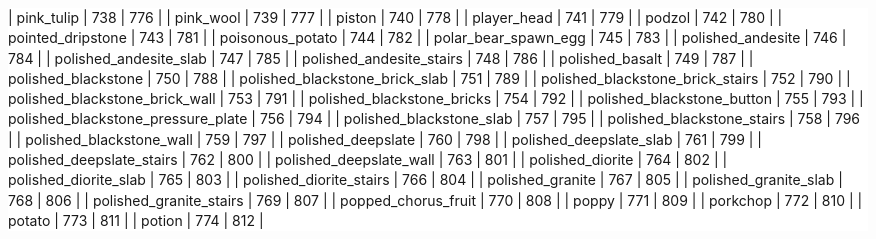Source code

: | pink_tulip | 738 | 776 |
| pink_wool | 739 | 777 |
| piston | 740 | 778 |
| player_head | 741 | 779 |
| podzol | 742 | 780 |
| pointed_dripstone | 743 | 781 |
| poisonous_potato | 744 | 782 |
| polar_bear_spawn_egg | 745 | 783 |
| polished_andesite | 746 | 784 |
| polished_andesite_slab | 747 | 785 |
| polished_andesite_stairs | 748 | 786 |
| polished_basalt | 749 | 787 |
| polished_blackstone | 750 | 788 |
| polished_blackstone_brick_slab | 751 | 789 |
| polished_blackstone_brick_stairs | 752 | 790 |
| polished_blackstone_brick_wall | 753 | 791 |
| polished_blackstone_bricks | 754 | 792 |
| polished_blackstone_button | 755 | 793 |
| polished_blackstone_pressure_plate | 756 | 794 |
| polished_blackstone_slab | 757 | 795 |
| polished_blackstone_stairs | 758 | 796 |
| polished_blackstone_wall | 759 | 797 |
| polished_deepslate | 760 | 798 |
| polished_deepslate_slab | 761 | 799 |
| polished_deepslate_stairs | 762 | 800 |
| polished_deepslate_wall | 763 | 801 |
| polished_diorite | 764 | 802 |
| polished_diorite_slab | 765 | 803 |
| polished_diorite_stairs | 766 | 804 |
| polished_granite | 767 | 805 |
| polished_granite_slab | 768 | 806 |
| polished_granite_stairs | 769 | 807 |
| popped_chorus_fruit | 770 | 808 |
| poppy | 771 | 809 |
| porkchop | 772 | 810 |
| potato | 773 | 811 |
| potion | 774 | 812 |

= = = = = = =

Problem to work on: Render the lines from the line containing "738 | 776 |" to the line containing "750 | 788 |" as a numbered list, skipping any blank lines.

Result of the exercise:
1. : | pink_tulip | 738 | 776 |
2. | pink_wool | 739 | 777 |
3. | piston | 740 | 778 |
4. | player_head | 741 | 779 |
5. | podzol | 742 | 780 |
6. | pointed_dripstone | 743 | 781 |
7. | poisonous_potato | 744 | 782 |
8. | polar_bear_spawn_egg | 745 | 783 |
9. | polished_andesite | 746 | 784 |
10. | polished_andesite_slab | 747 | 785 |
11. | polished_andesite_stairs | 748 | 786 |
12. | polished_basalt | 749 | 787 |
13. | polished_blackstone | 750 | 788 |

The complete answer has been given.